The more things change.......

The treatment in the mainstream British media of the announcement regarding the contracts for building wings for the US Imperium's new refuelling aircraft (to enable their continued global reach and "full spectrum dominance") is a timely reminder of the supine and craven attitude of the establishment media. This in a week in which the "Prince Harry's Big Afghanistan Adventure" has been an excuse for blatant sycophancy and forelock tugging (regardless of Harry's obvious contempt for the media and his refreshingly unconstrained - even what people of his class might in the past have called "vulgar" - way of expressing himself in public); in a week in which this Royal story has been used to "rally the nation" around the increasingly desperate imperial project, in which Britain is allotted the role of faithful (albeit resented and condescended to) poodle.

So, to the howls of US nationalists and "labor representatives" who think their aircraft should be 100% domestically built, 20% is to be built in Europe and up pop the New Labour-lapdog bureaucrats of Unite to uncritically applaud this example of (not quite) "British Jobs For British Workers" in the carefully chosen BNP-voter-wooing-words of the Prime Minister at the Labour Conference. Of course it is excellent manipulative politics from the US side, whatever their domestic "labor representatives" may say - cement a level of support for the US imperial project through "guaranteeing" thousands of British jobs. This reveals of course, that US labor can be ignored to woo British Labour (in both senses of the word)to support of the larger goals of the US ruling class. A grand chess game with workers as pawns.

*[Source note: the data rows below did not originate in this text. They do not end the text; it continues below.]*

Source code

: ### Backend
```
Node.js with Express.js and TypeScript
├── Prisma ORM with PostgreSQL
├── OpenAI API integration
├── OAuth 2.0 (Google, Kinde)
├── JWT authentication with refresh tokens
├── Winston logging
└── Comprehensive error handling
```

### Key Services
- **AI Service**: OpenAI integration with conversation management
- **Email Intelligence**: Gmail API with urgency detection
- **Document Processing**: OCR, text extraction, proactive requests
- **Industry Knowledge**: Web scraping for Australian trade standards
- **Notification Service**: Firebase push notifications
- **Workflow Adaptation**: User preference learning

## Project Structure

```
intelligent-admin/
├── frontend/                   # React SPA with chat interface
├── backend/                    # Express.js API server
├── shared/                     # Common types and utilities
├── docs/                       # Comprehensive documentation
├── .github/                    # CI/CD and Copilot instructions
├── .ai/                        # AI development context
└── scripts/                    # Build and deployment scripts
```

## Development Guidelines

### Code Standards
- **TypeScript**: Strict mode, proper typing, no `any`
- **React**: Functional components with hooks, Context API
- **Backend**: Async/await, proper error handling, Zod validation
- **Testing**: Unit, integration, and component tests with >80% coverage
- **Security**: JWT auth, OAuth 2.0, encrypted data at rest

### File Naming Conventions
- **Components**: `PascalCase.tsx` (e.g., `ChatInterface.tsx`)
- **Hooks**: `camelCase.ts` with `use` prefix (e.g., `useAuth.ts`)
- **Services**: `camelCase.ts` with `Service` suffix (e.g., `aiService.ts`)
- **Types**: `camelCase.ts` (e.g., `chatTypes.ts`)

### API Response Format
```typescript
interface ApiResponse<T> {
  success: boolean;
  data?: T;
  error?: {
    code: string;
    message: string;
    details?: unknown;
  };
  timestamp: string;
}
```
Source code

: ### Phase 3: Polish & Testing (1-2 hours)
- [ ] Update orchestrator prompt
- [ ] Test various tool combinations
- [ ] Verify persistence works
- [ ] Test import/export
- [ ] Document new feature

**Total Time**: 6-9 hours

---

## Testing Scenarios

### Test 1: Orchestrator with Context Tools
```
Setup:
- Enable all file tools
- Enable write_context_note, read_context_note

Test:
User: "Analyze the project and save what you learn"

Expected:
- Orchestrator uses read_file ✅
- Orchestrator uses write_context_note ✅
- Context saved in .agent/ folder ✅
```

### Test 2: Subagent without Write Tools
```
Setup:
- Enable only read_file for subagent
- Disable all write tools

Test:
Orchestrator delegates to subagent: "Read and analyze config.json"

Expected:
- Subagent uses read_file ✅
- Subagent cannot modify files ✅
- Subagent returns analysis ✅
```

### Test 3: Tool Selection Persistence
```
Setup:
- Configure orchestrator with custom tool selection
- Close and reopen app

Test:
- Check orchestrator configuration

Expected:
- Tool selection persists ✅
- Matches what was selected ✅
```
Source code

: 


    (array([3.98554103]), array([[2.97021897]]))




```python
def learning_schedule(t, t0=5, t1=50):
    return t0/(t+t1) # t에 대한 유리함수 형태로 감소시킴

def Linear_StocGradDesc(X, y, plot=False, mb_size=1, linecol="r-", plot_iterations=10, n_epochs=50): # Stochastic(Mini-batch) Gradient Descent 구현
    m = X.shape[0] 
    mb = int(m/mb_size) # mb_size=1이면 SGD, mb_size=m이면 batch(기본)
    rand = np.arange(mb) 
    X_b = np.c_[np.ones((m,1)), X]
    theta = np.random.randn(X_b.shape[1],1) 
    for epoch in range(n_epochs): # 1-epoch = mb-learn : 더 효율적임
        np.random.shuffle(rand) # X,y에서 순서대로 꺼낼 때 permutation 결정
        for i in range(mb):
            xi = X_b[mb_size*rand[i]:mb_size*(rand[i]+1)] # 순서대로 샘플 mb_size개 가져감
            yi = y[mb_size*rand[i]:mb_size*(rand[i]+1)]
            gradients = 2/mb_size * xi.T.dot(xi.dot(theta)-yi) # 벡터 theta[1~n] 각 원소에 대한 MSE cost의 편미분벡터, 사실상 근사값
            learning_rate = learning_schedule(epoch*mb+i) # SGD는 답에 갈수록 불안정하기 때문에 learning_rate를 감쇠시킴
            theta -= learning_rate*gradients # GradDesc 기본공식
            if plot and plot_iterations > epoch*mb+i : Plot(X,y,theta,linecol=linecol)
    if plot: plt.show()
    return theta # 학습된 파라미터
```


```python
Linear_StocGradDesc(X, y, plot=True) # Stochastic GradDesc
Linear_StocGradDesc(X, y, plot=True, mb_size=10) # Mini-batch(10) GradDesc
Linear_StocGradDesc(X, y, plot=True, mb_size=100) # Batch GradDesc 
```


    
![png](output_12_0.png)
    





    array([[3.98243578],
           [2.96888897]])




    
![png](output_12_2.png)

The craven media discourse and quiescent political establishment is of course not a new thing. Here are the wise words of E.P. Thompson writing in 1960, published 20 years later in Writing By Candlelight:


As the arteries of parliamentary life have hardened, the arteries of communiccation have hardened in sympathy. One process has reinforced the other. A bewildering variety of opinions must somehow be compressed into one or other pack, under an authorized party brand-image. Constitutional procedures become confused with the expedients of voluntary institutions. The breach of party or trade union discipline becomes confused with a breach of law - and may indeed entail effective loss of political rights. Outraged morality and outraged orthodoxy adopt the same tone of reproof to the 'proscribed' organization, the 'unofficial' striker, 'extra marital' relations, and actual illegality.

In such a climate, the possibility of propagating an alternative ("unauthorized") diagnosis of our social problems becomes more remote. And it is made doubly remote by the conformity of those media which - in classic liberal theory - should have been the first to resist the insolent encroachments of party and Parliament upon the political rights of the citizen. It is true that a world of discrete political discourse continues, in which all questions are open and the ailments of mass society are itemized. But it is a world of small circulation journals, student societies, enterprising publishers, 'intellectuals'.
BBC and ITV, quality and popular press - these inhabit the world of 'responsible', practical politics. Of course - for it is a world which they have created.

It is not only the number of 'responsible' views which are determined by the media. They also determine, to great degree, the questions which it is possible to have views about, and the form in which these questions arise. An issue which arises outside the media - let us say the clause four controversy in the Labour Party - is taken up, shaped and altered out of recognition when it is admitted to their vast distorting hall. Some voices are magnified, others silenced; some issues seized upon, others dismissed; the view of Mr Gaitskell or Mr Crosland may be reported in extenso ; other views may be personalized, caricatured, or dramatized, not as arguments, but simply as a Row.


p4-5 Writing by Candlelight, "The Segregation of Dissent", Merlin Press, London, 1980.